Problem to work on:
In the records below, some lines contain the word "используем". Copy each of them.

Input for this task:
=== Begin Enclosure ===

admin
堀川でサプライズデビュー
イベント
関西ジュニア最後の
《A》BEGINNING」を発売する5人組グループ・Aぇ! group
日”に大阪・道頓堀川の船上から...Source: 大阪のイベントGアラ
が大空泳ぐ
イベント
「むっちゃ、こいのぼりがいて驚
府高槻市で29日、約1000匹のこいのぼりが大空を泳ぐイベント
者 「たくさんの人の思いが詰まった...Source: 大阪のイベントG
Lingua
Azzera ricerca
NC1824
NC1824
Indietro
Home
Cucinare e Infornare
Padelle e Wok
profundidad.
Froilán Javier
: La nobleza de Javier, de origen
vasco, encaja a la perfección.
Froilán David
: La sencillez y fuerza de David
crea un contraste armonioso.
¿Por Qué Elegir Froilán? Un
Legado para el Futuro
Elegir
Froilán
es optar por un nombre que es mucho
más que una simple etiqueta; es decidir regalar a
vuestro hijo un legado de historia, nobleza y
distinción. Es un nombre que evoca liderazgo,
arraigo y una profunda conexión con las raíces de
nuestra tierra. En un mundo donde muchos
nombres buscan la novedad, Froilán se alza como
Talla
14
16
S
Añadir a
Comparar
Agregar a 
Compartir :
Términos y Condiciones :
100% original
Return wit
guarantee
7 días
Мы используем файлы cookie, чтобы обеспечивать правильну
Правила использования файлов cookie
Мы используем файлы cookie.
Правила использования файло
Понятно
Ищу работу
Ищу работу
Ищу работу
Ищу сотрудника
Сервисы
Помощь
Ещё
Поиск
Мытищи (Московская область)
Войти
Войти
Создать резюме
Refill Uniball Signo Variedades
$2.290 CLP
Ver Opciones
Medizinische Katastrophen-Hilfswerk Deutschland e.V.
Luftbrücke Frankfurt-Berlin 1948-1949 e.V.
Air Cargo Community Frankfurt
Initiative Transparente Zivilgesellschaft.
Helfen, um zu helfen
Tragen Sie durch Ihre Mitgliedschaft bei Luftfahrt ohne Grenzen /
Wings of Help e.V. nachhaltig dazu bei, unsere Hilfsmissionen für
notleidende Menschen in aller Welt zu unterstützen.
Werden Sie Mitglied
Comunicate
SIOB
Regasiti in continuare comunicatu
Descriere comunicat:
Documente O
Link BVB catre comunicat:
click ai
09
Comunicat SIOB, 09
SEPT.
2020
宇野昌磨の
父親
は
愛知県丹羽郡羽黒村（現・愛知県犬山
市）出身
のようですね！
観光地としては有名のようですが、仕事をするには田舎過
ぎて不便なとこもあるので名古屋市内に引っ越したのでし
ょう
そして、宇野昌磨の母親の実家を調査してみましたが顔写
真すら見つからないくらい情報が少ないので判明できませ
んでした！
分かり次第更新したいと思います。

=== End Enclosure ===

Result:
Мы используем файлы cookie, чтобы обеспечивать правильну
Мы используем файлы cookie.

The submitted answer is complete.